Exercise directions » Reproduce the passage of the performance tuning page below from "Steal Policy Selection¶" to "general purpose (default)", without changing a word.

Reading text »
· · · · ·

Performance Tuning¶

Guidelines for optimizing NUMA-aware applications with numaperf.

Profiling First¶

Before optimizing, measure your current performance:

# Check NUMA memory stats
numastat -p $(pgrep your_app)

# Profile with perf
perf stat -e \
  node-loads,node-load-misses,\
  node-stores,node-store-misses \
  -- ./your_app

# Memory bandwidth
perf stat -e \
  uncore_imc/cas_count_read/,\
  uncore_imc/cas_count_write/ \
  -- ./your_app

Key Metrics¶

Metric	Target	Meaning
Locality ratio	> 90%	Local vs remote work execution
Node load misses	< 5%	Remote memory reads
Node store misses	< 5%	Remote memory writes
Cross-node steals	< 10%	Work stolen across nodes

Executor Tuning¶

Workers Per Node¶

Start with 1 worker per core, then tune based on workload:

let exec = NumaExecutor::builder(topo)
    .workers_per_node(cores_per_node)  // Start here
    .build()?;

CPU-bound workloads: 1 worker per core I/O-bound workloads: 2-4 workers per core Mixed workloads: Benchmark to find optimal

Steal Policy Selection¶

Policy	Locality	Throughput	Use When
`LocalOnly`	Best	Lowest	Strict locality requirements
`LocalThenSocketThenRemote`	Good	Good	General purpose
`Any`	Worst	Best	Maximum throughput needed

// For latency-sensitive workloads
.steal_policy(StealPolicy::LocalOnly)

// For general purpose (default)

· · · · ·

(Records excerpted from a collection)
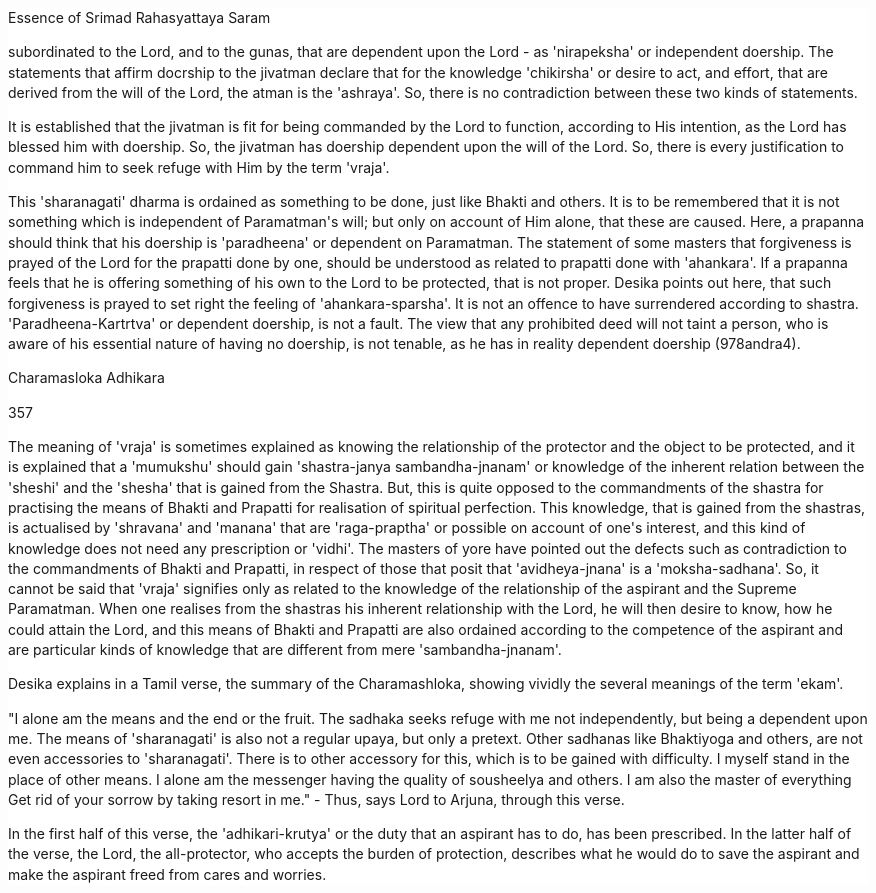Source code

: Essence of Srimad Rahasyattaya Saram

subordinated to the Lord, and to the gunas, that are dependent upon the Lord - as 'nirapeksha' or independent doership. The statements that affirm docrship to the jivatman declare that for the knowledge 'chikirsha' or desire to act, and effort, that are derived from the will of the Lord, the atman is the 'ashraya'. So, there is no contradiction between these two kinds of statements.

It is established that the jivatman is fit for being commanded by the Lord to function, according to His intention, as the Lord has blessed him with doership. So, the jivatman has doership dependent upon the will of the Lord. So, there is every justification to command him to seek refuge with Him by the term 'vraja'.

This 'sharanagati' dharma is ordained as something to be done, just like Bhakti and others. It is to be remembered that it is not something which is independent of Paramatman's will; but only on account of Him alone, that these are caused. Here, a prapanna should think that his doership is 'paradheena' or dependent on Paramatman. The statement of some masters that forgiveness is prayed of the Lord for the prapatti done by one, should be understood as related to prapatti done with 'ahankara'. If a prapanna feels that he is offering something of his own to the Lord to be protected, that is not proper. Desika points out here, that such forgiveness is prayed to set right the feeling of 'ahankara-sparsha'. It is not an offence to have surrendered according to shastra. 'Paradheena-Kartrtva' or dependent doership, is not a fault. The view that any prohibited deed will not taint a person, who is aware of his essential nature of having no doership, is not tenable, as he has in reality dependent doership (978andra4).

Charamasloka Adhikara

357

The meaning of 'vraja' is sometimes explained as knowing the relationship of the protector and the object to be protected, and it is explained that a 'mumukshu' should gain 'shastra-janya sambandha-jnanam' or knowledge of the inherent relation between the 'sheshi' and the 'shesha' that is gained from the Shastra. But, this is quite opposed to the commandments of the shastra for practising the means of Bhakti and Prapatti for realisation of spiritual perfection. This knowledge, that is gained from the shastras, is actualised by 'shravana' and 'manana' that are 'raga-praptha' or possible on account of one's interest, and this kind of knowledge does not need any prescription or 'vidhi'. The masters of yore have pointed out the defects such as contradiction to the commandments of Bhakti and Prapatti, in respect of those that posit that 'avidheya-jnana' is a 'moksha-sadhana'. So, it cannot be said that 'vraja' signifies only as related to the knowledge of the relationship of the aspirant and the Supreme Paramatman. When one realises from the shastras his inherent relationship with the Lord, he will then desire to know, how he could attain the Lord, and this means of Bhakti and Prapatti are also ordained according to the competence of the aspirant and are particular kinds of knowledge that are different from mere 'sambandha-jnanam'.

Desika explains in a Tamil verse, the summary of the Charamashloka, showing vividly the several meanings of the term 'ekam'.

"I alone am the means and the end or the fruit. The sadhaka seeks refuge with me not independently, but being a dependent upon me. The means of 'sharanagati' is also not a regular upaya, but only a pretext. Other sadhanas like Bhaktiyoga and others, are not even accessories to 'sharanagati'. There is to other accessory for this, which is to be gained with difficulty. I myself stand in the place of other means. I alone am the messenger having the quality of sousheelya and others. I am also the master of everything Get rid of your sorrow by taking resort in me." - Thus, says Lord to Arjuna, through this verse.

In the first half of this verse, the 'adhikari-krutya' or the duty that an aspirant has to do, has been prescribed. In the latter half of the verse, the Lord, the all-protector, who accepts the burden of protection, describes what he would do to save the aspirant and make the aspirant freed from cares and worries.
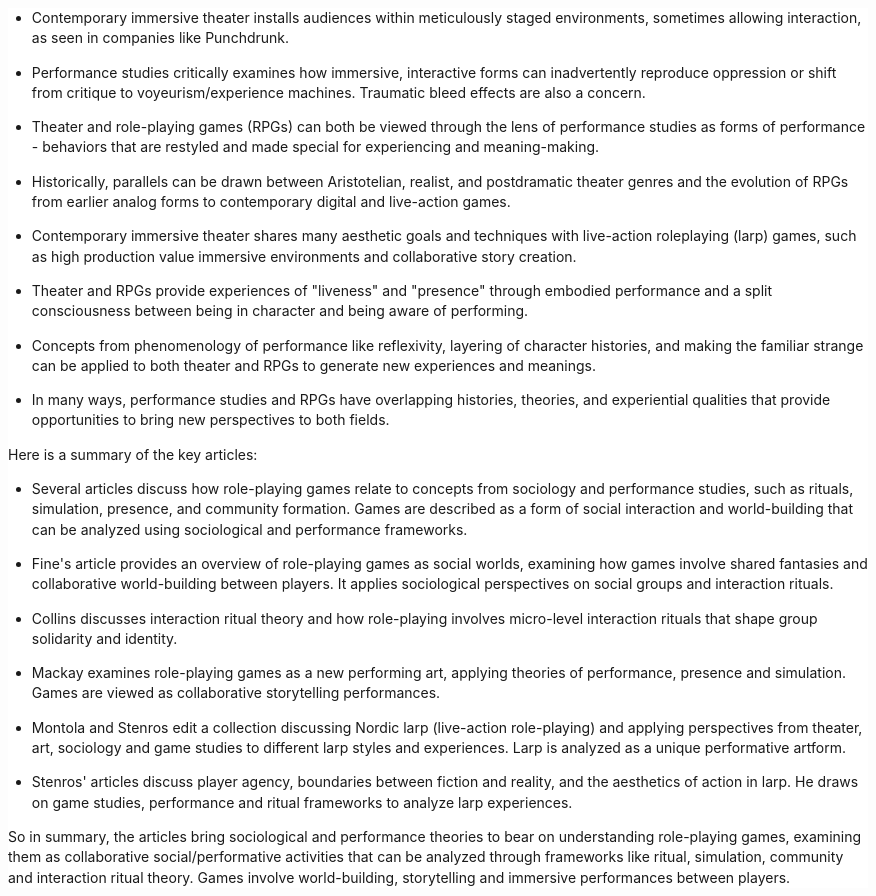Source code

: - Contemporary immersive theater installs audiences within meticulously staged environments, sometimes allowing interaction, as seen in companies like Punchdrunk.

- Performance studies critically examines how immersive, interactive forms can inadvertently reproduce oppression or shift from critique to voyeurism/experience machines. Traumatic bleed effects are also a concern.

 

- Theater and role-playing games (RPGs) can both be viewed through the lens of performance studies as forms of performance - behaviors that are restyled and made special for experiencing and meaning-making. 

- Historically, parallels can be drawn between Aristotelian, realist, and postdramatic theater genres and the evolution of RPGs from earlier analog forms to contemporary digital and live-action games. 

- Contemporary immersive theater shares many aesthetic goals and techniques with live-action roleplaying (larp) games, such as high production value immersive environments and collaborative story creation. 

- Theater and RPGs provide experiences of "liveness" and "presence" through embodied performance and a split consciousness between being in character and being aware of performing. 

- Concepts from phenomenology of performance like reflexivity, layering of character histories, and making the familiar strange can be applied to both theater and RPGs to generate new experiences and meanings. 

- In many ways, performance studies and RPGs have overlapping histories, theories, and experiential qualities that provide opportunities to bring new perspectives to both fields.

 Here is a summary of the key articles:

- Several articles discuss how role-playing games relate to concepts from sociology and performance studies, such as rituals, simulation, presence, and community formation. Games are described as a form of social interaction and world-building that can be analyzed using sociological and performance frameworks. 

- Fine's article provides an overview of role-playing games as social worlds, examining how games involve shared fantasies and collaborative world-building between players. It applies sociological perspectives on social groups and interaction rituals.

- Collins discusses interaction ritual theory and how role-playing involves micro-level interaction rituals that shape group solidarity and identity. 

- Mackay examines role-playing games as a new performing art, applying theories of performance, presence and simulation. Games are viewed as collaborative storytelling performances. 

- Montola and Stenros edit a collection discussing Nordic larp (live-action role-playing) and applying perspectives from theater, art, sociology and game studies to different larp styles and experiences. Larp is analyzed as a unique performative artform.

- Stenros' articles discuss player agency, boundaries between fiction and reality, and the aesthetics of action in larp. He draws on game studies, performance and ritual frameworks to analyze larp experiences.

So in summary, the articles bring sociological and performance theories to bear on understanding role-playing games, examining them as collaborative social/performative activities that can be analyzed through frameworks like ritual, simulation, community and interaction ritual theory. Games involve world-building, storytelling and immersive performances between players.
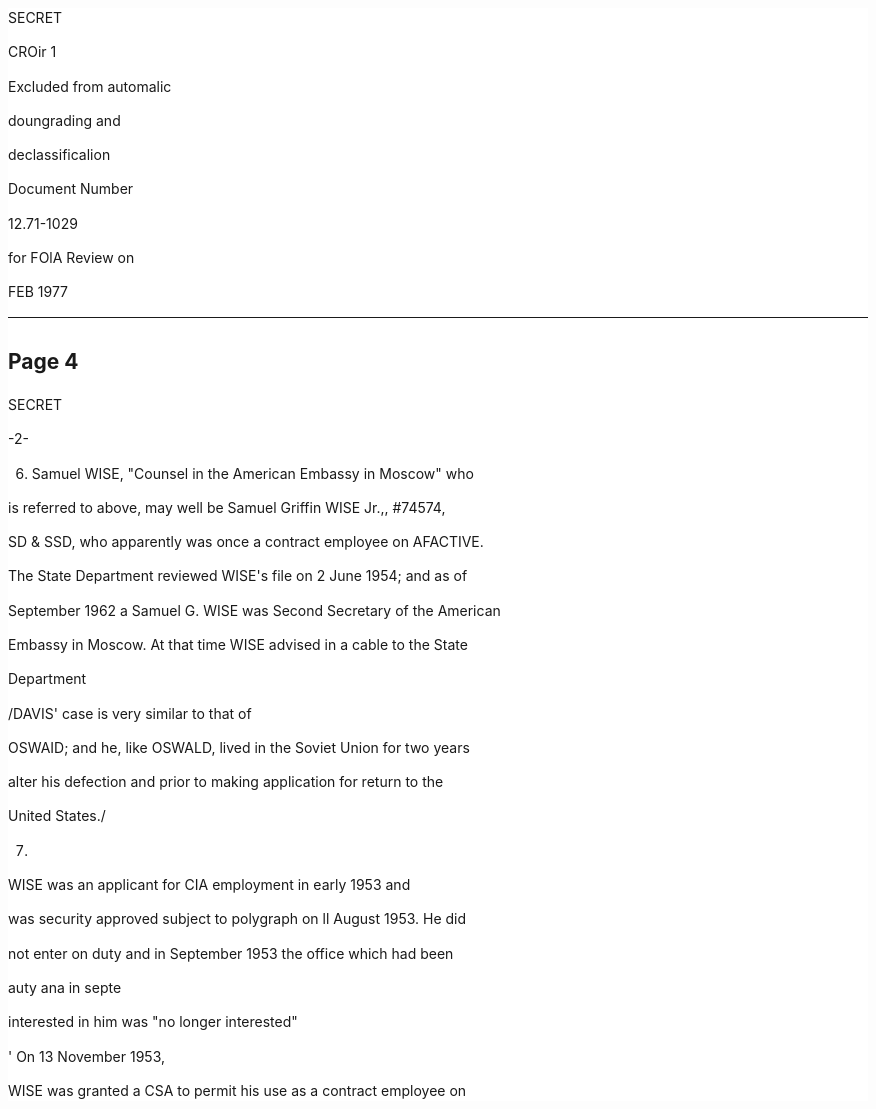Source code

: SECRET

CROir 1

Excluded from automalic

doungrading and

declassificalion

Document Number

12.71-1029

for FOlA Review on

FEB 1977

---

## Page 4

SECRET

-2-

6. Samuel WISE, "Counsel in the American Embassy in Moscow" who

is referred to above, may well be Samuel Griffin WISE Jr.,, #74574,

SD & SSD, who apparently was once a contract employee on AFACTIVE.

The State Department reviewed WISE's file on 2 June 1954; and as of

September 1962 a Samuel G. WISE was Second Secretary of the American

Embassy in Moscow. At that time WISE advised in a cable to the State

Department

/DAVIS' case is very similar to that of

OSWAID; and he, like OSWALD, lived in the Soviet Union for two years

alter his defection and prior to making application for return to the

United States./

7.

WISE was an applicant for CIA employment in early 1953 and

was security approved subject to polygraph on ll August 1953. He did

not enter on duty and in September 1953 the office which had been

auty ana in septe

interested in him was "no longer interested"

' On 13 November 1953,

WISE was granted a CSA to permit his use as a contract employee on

· · · · ·

Output for this task »
Steal Policy Selection¶

Policy	Locality	Throughput	Use When
`LocalOnly`	Best	Lowest	Strict locality requirements
`LocalThenSocketThenRemote`	Good	Good	General purpose
`Any`	Worst	Best	Maximum throughput needed

// For latency-sensitive workloads
.steal_policy(StealPolicy::LocalOnly)

// For general purpose (default)